O ministro determinou ainda que as plataformas de redes sociais restabeleçam, no prazo de até duas horas, os perfis de Renan Santos que haviam sido retirados do ar. Meta e TikTok informaram ao TSE nesta terça-feira que cumpriram a determinação anterior e haviam removido as contas apontadas por Toffoli. Apesar da liberação, os perfis continuarão fora dos sistemas de recomendação de conteúdo das plataformas.

A decisão ocorre durante a análise do pedido de registro da candidatura de Renan Santos. As restrições haviam sido determinadas depois que a campanha informou ao TSE 16 perfis nas redes sociais com atraso. Segundo Toffoli, o candidato tinha conhecimento de que deveria comunicar os endereços utilizados na campanha e só poderia utilizá-los após 48 horas do registro pelo tribunal. Na decisão inicial, o ministro afirmou que a conduta poderia ter proporcionado benefícios à campanha e determinou a preservação das publicações e dos registros de acesso.
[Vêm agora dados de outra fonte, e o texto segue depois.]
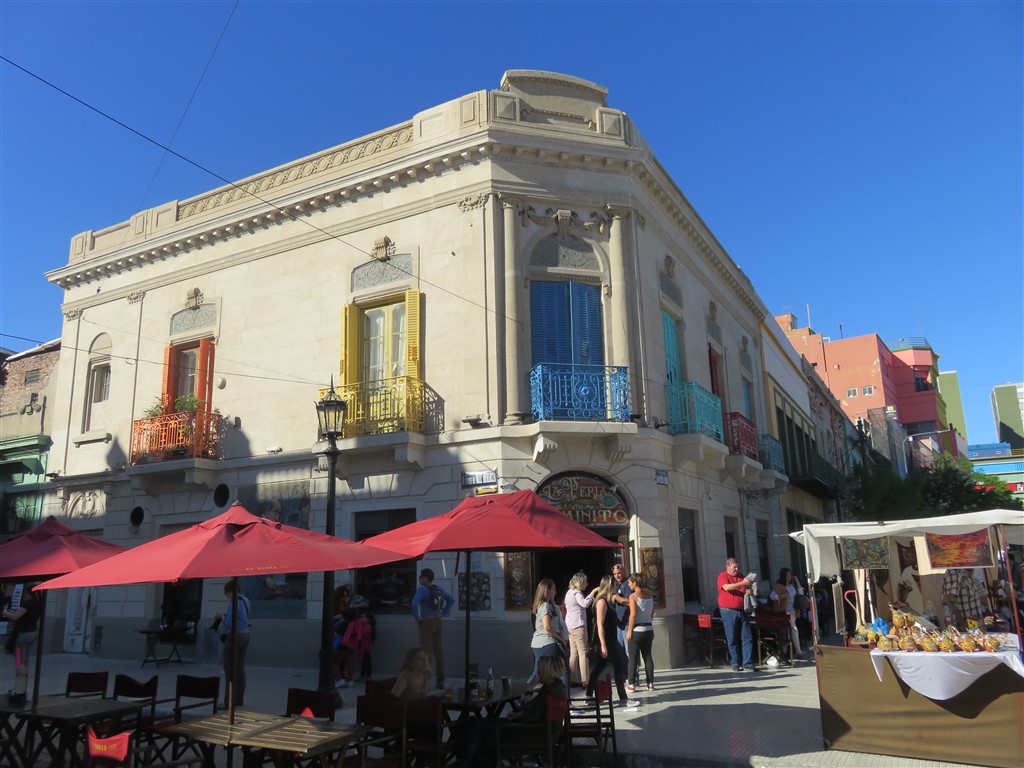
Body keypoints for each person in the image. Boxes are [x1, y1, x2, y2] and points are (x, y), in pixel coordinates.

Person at [460, 654, 568, 767]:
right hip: (540, 732)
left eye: (540, 670)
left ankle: (464, 764)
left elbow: (530, 715)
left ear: (547, 672)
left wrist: (529, 691)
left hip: (530, 734)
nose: (538, 673)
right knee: (478, 725)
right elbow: (538, 712)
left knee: (481, 734)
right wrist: (518, 714)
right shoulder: (559, 688)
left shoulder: (549, 692)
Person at [586, 576, 634, 708]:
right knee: (618, 666)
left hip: (610, 638)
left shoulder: (608, 600)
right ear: (608, 586)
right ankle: (623, 698)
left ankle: (589, 694)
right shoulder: (602, 602)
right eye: (614, 586)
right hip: (607, 639)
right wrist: (603, 645)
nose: (615, 588)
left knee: (600, 666)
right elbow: (600, 624)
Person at [410, 568, 453, 690]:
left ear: (426, 578)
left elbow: (414, 605)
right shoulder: (438, 589)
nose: (419, 578)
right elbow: (451, 600)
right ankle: (440, 680)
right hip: (438, 621)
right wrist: (443, 614)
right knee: (438, 652)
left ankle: (426, 682)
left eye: (421, 576)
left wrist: (418, 619)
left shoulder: (422, 590)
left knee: (426, 652)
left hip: (426, 622)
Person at [3, 583, 40, 704]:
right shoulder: (38, 604)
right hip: (33, 633)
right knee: (26, 661)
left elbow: (15, 617)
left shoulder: (27, 604)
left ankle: (19, 690)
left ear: (29, 593)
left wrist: (5, 612)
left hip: (23, 635)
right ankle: (23, 688)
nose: (24, 594)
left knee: (19, 662)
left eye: (25, 592)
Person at [216, 580, 251, 707]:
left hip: (234, 637)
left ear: (231, 591)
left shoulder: (234, 602)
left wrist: (222, 617)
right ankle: (239, 699)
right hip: (245, 635)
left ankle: (228, 701)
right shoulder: (246, 600)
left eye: (227, 594)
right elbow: (241, 617)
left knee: (230, 669)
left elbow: (228, 623)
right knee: (240, 668)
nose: (227, 596)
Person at [717, 557, 755, 672]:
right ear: (728, 566)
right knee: (732, 638)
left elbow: (748, 589)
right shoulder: (723, 576)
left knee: (747, 637)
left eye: (738, 567)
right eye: (734, 567)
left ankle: (747, 663)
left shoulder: (741, 576)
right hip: (728, 611)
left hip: (742, 610)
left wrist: (750, 591)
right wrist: (742, 583)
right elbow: (726, 587)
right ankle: (735, 662)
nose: (737, 569)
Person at [528, 579, 567, 687]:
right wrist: (560, 639)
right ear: (547, 590)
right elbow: (547, 627)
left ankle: (526, 693)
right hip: (548, 642)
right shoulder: (545, 606)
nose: (555, 592)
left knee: (538, 673)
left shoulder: (543, 605)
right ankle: (563, 695)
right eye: (553, 589)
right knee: (563, 668)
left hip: (538, 643)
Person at [563, 571, 597, 689]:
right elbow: (584, 604)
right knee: (583, 653)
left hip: (570, 625)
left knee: (573, 653)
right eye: (585, 582)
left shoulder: (569, 592)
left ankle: (573, 679)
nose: (587, 584)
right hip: (578, 625)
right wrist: (592, 593)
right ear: (580, 582)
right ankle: (585, 680)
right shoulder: (577, 593)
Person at [625, 573, 656, 692]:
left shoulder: (633, 596)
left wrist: (629, 630)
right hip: (649, 628)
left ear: (635, 583)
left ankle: (631, 684)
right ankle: (650, 683)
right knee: (647, 656)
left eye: (630, 582)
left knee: (633, 657)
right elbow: (652, 612)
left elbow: (633, 614)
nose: (628, 584)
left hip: (637, 629)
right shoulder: (650, 596)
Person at [770, 567, 804, 657]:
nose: (789, 577)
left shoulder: (792, 586)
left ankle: (796, 651)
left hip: (793, 611)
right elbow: (772, 596)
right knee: (787, 631)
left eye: (790, 575)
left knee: (793, 630)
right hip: (784, 611)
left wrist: (797, 582)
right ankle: (787, 651)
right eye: (787, 575)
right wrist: (782, 596)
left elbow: (801, 594)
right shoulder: (779, 586)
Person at [610, 563, 632, 676]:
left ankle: (633, 676)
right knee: (620, 650)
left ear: (624, 572)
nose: (617, 576)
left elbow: (630, 601)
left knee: (629, 651)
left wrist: (616, 597)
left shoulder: (628, 584)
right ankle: (626, 675)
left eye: (619, 573)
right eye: (615, 574)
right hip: (619, 623)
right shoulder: (616, 585)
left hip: (627, 623)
Agora, Renan terá um prazo adicional e improrrogável de 72 horas para informar quando cada um dos perfis foi criado e passou a ser utilizado na campanha, além de comunicar a existência de outras contas, sites ou grupos de mensagens. O descumprimento da determinação poderá resultar no indeferimento do registro da candidatura. Toffoli também deu 24 horas para que a Procuradoria-Geral Eleitoral avalie possíveis infrações eleitorais e criminais relacionadas ao caso.

A defesa de Renan Santos havia pedido a revogação das medidas e classificou a decisão anterior como "manifestamente ilegal". Os advogados alegaram que as redes apontadas eram oficiais e só começaram a ser utilizadas para propaganda eleitoral a partir de 16 de agosto, quando teve início o período permitido pela legislação. Segundo a defesa, não houve gastos com impulsionamento nessas contas e o candidato já havia informado inicialmente ao TSE um perfil na rede X e o site oficial da campanha.

Os advogados também argumentaram que a inclusão posterior de outras redes ocorreu para cumprir as regras eleitorais e que a atualização foi feita quatro dias após o início da propaganda, em 19 de agosto. A defesa contestou ainda a interpretação de que teria existido uma "omissão estratégica" e afirmou que eventuais irregularidades na propaganda deveriam ser analisadas em processos específicos, e não dentro do pedido de registro de candidatura. Como argumento, citou casos de candidatos como Luiz Inácio Lula da Silva, Flávio Bolsonaro e Ronaldo Caiado, que também teriam complementado informações sobre redes sociais após o registro.

A Procuradoria-Geral Eleitoral já havia se manifestado favoravelmente ao registro da candidatura de Renan Santos, considerando que ele reúne os requisitos de elegibilidade e não se enquadra nas hipóteses de inelegibilidade. A análise do registro, no entanto, continua em andamento no TSE.